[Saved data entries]
____________________

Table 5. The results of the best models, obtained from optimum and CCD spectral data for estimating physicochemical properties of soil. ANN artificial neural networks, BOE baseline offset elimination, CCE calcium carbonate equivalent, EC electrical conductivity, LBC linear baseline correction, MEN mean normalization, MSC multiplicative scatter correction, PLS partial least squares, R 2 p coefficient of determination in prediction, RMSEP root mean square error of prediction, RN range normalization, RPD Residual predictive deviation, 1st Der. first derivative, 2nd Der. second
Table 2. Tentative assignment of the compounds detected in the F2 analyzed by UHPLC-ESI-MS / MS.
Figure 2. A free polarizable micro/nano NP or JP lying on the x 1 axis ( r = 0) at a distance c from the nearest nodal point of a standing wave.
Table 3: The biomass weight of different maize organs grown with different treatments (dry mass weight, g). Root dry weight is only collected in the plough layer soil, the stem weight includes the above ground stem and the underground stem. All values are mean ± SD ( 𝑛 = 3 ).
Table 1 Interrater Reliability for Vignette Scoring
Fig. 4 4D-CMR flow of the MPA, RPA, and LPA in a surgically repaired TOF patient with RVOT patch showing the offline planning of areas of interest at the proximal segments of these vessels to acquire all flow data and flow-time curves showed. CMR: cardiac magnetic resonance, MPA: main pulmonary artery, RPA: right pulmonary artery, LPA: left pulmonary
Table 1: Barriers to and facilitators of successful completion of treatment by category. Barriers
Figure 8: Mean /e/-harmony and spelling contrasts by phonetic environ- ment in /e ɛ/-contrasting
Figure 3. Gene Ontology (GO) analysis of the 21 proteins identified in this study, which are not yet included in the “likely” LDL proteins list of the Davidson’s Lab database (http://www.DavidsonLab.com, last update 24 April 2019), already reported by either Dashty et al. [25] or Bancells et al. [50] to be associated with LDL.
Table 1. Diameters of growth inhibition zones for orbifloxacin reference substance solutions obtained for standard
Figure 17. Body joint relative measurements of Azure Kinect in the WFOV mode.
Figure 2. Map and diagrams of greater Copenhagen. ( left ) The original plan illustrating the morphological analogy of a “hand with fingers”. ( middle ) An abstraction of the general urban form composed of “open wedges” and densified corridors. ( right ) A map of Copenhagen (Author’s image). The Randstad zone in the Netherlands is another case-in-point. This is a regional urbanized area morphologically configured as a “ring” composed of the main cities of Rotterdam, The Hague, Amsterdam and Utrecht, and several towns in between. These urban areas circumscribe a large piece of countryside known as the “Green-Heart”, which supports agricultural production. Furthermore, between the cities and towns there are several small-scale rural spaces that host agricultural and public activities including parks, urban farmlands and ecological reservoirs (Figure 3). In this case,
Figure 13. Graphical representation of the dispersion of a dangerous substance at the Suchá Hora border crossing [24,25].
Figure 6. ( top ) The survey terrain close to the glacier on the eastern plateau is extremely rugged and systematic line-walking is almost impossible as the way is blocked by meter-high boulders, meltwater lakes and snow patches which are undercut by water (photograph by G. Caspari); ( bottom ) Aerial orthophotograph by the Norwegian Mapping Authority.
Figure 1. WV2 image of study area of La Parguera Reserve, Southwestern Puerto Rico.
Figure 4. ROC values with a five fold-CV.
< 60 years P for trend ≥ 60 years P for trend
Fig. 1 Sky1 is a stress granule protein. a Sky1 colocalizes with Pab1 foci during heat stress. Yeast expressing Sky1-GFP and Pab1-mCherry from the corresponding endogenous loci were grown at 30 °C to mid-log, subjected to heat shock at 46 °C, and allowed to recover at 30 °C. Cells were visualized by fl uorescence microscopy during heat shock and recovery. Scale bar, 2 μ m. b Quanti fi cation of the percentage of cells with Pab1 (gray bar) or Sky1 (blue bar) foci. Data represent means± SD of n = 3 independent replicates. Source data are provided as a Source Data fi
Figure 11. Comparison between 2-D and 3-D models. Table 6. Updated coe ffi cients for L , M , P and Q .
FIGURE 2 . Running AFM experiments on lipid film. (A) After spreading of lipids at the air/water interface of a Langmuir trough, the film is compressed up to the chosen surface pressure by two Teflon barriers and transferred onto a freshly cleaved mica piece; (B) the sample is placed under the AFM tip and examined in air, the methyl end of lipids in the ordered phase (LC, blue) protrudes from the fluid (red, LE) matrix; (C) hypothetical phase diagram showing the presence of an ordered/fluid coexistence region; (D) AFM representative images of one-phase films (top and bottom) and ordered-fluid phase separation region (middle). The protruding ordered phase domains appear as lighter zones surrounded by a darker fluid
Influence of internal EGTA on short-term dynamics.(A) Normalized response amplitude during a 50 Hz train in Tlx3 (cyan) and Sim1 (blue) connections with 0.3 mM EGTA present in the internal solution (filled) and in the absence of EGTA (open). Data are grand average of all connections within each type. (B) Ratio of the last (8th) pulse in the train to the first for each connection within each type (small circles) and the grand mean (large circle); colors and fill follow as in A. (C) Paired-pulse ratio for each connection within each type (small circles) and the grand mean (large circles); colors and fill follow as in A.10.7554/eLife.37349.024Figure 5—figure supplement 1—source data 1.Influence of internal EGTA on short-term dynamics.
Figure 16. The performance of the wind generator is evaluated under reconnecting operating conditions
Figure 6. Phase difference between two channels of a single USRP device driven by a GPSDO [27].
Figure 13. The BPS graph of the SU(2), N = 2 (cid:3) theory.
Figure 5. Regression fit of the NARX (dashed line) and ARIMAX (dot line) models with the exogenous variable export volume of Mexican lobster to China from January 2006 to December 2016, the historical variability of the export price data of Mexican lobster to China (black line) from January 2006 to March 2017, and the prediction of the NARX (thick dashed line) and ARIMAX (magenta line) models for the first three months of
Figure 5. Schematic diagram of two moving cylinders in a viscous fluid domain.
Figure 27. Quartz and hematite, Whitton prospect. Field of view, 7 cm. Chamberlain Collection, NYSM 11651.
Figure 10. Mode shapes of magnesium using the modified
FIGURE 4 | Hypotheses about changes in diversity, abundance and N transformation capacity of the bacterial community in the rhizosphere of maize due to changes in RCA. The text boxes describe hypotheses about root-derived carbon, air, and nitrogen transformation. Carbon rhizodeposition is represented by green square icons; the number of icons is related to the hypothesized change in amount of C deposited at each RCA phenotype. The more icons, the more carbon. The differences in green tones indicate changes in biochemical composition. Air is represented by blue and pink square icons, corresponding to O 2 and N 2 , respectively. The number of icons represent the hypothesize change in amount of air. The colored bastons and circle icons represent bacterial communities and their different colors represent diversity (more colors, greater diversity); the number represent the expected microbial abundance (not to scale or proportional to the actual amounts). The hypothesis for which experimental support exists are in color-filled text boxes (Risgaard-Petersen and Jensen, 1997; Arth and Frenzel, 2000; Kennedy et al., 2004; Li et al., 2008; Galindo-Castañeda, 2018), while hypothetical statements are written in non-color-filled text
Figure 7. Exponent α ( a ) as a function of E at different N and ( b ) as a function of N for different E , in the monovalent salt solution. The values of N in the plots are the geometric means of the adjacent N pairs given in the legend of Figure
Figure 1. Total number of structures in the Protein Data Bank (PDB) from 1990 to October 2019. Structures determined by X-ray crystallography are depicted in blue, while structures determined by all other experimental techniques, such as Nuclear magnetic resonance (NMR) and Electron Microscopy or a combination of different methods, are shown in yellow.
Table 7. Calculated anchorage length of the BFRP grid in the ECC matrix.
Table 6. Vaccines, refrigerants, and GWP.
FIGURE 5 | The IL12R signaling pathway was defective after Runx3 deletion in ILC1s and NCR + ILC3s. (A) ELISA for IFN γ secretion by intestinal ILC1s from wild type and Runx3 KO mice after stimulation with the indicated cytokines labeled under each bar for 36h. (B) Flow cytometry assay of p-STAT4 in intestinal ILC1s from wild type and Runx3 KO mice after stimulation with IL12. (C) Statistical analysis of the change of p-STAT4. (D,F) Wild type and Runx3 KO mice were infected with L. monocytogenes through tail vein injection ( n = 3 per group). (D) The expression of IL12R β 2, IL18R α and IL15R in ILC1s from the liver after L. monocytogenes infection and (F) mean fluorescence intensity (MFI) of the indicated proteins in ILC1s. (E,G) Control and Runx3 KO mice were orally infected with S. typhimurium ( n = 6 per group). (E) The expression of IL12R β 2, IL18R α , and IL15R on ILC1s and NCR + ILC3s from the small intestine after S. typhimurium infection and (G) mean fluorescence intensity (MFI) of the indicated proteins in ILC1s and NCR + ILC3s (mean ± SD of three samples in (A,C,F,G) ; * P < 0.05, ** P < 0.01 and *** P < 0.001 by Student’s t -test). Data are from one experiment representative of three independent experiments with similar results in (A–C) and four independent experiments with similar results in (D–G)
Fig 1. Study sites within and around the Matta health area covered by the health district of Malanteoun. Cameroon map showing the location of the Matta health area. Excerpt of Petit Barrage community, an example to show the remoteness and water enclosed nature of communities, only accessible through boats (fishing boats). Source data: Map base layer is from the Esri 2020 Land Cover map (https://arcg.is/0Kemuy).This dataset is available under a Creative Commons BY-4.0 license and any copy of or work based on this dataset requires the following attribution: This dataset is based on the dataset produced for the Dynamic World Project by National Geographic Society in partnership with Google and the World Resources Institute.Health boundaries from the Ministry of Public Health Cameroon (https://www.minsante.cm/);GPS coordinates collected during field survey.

____________________

* Work to complete:
The lines above, starting at the one with "Figure 10. Mode" and ending at the one with "Table 6. Vaccines, refrigerants, and GWP.", are the only ones to return, exactly as written.

* Completed exercise:
Figure 10. Mode shapes of magnesium using the modified
FIGURE 4 | Hypotheses about changes in diversity, abundance and N transformation capacity of the bacterial community in the rhizosphere of maize due to changes in RCA. The text boxes describe hypotheses about root-derived carbon, air, and nitrogen transformation. Carbon rhizodeposition is represented by green square icons; the number of icons is related to the hypothesized change in amount of C deposited at each RCA phenotype. The more icons, the more carbon. The differences in green tones indicate changes in biochemical composition. Air is represented by blue and pink square icons, corresponding to O 2 and N 2 , respectively. The number of icons represent the hypothesize change in amount of air. The colored bastons and circle icons represent bacterial communities and their different colors represent diversity (more colors, greater diversity); the number represent the expected microbial abundance (not to scale or proportional to the actual amounts). The hypothesis for which experimental support exists are in color-filled text boxes (Risgaard-Petersen and Jensen, 1997; Arth and Frenzel, 2000; Kennedy et al., 2004; Li et al., 2008; Galindo-Castañeda, 2018), while hypothetical statements are written in non-color-filled text
Figure 7. Exponent α ( a ) as a function of E at different N and ( b ) as a function of N for different E , in the monovalent salt solution. The values of N in the plots are the geometric means of the adjacent N pairs given in the legend of Figure
Figure 1. Total number of structures in the Protein Data Bank (PDB) from 1990 to October 2019. Structures determined by X-ray crystallography are depicted in blue, while structures determined by all other experimental techniques, such as Nuclear magnetic resonance (NMR) and Electron Microscopy or a combination of different methods, are shown in yellow.
Table 7. Calculated anchorage length of the BFRP grid in the ECC matrix.
Table 6. Vaccines, refrigerants, and GWP.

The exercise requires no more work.